--- Instructions for the task ---
Using the listing below, set down exactly the lines starting at the line that contains "type annotations stubs module" and ending at the line that contains "- [create_wireless_gateway_task](#create_wireless_gateway_task)", both included, and no others.

--- Dataset ---
* * * * * * * * *

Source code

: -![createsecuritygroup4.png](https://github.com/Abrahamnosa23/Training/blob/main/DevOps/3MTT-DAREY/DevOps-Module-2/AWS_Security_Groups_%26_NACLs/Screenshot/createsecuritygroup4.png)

* * * * * * * * *

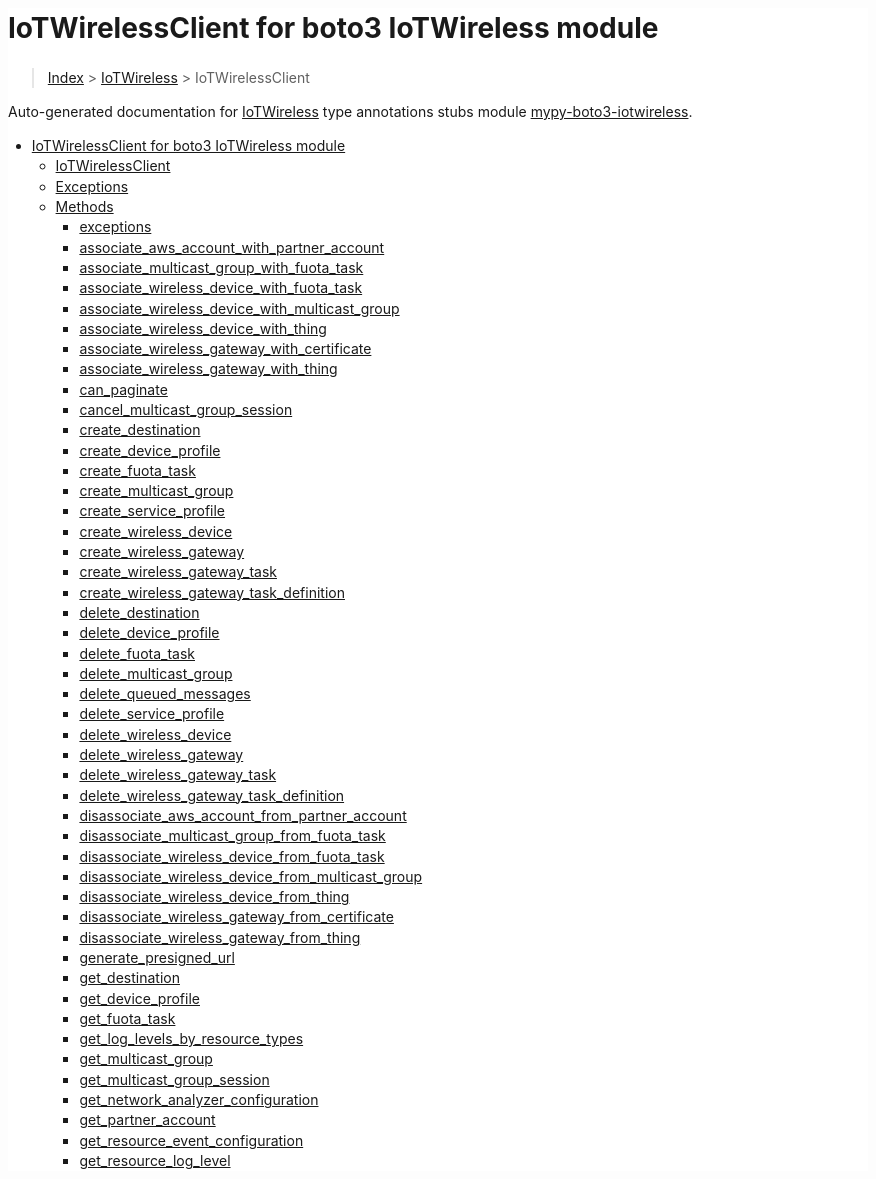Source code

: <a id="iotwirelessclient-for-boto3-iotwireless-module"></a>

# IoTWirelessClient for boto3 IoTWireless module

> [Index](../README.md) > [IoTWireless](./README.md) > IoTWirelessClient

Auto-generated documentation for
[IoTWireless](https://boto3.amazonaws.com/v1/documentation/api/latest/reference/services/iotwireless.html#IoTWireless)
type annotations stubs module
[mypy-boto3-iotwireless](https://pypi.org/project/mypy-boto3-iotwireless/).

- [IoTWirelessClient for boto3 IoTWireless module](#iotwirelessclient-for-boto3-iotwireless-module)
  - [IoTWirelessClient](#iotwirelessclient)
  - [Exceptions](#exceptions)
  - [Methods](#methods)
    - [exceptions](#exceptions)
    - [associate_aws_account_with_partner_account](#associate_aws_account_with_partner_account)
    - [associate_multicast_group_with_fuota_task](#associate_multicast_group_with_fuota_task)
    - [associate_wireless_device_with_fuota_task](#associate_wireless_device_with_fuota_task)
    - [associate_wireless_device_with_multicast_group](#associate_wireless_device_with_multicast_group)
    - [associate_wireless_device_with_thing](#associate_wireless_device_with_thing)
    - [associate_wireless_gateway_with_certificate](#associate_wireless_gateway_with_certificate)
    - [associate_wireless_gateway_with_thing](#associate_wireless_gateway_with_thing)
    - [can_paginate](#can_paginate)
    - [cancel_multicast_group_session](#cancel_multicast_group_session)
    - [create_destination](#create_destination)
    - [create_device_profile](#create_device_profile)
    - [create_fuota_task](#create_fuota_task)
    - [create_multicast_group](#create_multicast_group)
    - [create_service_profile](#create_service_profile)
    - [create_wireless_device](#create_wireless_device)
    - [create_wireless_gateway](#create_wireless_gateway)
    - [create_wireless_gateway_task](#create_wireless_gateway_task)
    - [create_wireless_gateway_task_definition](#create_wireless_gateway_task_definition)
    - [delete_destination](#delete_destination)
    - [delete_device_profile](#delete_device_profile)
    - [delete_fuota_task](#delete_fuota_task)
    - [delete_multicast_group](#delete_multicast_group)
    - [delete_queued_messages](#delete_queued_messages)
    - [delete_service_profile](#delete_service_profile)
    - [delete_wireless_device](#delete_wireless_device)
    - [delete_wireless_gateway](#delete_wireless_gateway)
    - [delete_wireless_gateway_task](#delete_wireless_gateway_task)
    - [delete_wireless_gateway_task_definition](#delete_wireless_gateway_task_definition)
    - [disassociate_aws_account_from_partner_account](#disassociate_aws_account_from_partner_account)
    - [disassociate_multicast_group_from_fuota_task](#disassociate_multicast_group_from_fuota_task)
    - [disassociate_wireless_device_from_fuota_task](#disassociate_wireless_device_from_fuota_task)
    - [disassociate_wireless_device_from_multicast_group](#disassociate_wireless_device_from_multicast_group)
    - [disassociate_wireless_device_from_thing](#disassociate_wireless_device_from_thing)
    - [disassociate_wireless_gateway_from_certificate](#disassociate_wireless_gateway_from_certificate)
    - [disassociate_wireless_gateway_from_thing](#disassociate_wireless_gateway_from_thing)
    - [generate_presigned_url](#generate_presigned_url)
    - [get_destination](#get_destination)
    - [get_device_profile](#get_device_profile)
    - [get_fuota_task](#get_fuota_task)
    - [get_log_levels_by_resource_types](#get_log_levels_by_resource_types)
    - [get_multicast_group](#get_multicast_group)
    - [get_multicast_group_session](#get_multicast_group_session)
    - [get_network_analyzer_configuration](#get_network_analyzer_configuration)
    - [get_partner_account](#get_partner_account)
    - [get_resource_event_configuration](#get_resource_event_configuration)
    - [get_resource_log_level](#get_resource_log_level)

* * * * * * * * *

--- Answer area ---
type annotations stubs module
[mypy-boto3-iotwireless](https://pypi.org/project/mypy-boto3-iotwireless/).

- [IoTWirelessClient for boto3 IoTWireless module](#iotwirelessclient-for-boto3-iotwireless-module)
  - [IoTWirelessClient](#iotwirelessclient)
  - [Exceptions](#exceptions)
  - [Methods](#methods)
    - [exceptions](#exceptions)
    - [associate_aws_account_with_partner_account](#associate_aws_account_with_partner_account)
    - [associate_multicast_group_with_fuota_task](#associate_multicast_group_with_fuota_task)
    - [associate_wireless_device_with_fuota_task](#associate_wireless_device_with_fuota_task)
    - [associate_wireless_device_with_multicast_group](#associate_wireless_device_with_multicast_group)
    - [associate_wireless_device_with_thing](#associate_wireless_device_with_thing)
    - [associate_wireless_gateway_with_certificate](#associate_wireless_gateway_with_certificate)
    - [associate_wireless_gateway_with_thing](#associate_wireless_gateway_with_thing)
    - [can_paginate](#can_paginate)
    - [cancel_multicast_group_session](#cancel_multicast_group_session)
    - [create_destination](#create_destination)
    - [create_device_profile](#create_device_profile)
    - [create_fuota_task](#create_fuota_task)
    - [create_multicast_group](#create_multicast_group)
    - [create_service_profile](#create_service_profile)
    - [create_wireless_device](#create_wireless_device)
    - [create_wireless_gateway](#create_wireless_gateway)
    - [create_wireless_gateway_task](#create_wireless_gateway_task)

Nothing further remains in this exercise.